Supplied information section start
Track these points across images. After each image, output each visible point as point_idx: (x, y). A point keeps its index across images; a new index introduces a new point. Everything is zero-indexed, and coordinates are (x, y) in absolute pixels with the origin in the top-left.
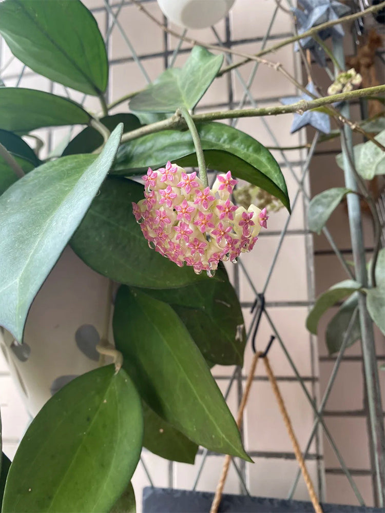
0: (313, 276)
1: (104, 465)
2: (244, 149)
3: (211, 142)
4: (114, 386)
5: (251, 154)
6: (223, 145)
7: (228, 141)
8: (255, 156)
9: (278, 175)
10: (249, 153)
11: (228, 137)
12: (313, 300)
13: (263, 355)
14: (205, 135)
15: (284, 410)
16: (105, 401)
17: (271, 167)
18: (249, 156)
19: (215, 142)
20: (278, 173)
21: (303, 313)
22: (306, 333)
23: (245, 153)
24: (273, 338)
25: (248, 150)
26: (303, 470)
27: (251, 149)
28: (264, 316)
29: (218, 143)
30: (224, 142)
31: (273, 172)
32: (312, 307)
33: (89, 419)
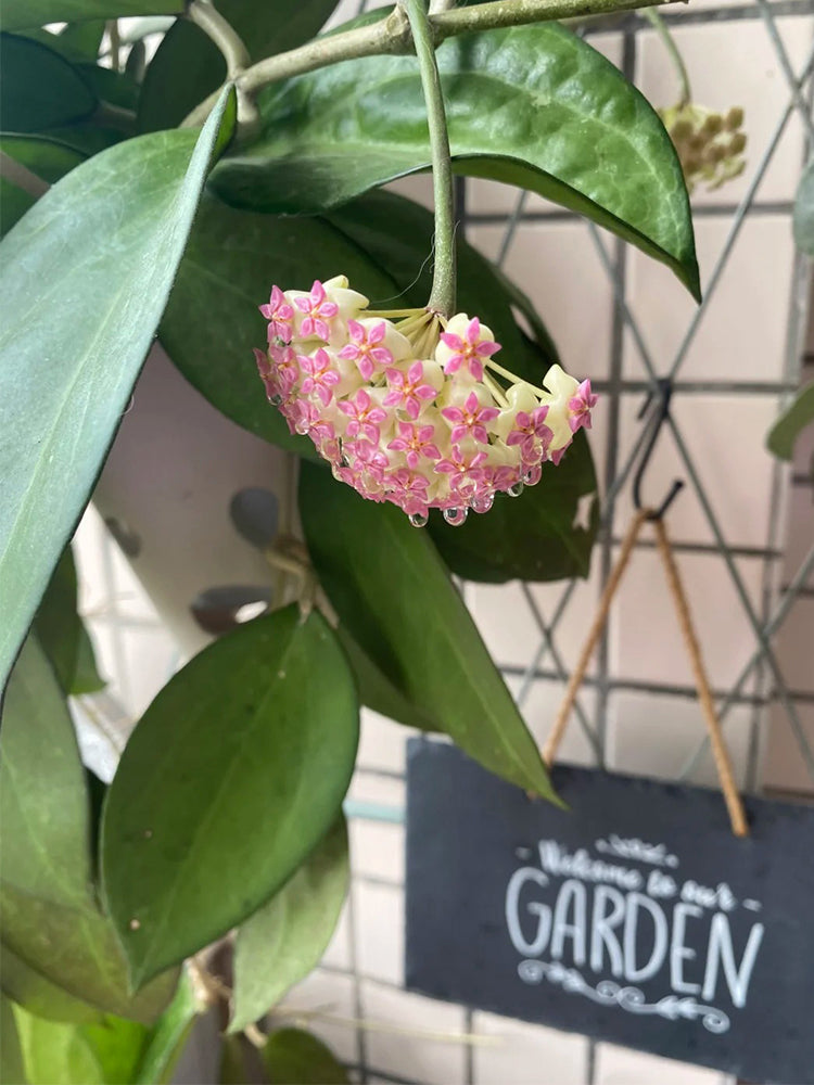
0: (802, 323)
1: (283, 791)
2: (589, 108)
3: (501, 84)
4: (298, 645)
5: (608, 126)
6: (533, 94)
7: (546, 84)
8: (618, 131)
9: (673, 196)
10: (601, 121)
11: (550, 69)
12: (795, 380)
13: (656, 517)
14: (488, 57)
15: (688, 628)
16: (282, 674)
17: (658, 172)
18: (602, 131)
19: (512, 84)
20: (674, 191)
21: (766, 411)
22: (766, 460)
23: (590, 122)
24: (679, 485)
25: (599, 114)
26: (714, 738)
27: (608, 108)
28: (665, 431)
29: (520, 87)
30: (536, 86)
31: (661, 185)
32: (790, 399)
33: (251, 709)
Supplied information section end
Supplied information section start
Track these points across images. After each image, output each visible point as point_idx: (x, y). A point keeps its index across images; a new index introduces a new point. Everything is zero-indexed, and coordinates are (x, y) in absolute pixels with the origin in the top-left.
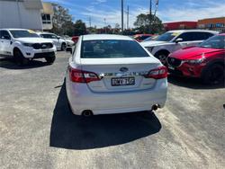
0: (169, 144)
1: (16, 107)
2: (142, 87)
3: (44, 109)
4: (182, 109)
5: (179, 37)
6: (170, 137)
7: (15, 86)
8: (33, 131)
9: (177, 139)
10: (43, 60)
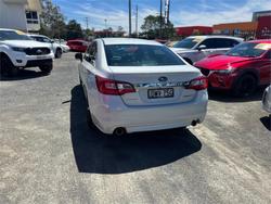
Supplied information section end
Given the records above, restate word for word only the lines starting at the one with "15: (284, 410)" and ending at the one with "32: (312, 307)".

15: (284, 410)
16: (105, 401)
17: (271, 167)
18: (249, 156)
19: (215, 142)
20: (278, 173)
21: (303, 313)
22: (306, 333)
23: (245, 153)
24: (273, 338)
25: (248, 150)
26: (303, 470)
27: (251, 149)
28: (264, 316)
29: (218, 143)
30: (224, 142)
31: (273, 172)
32: (312, 307)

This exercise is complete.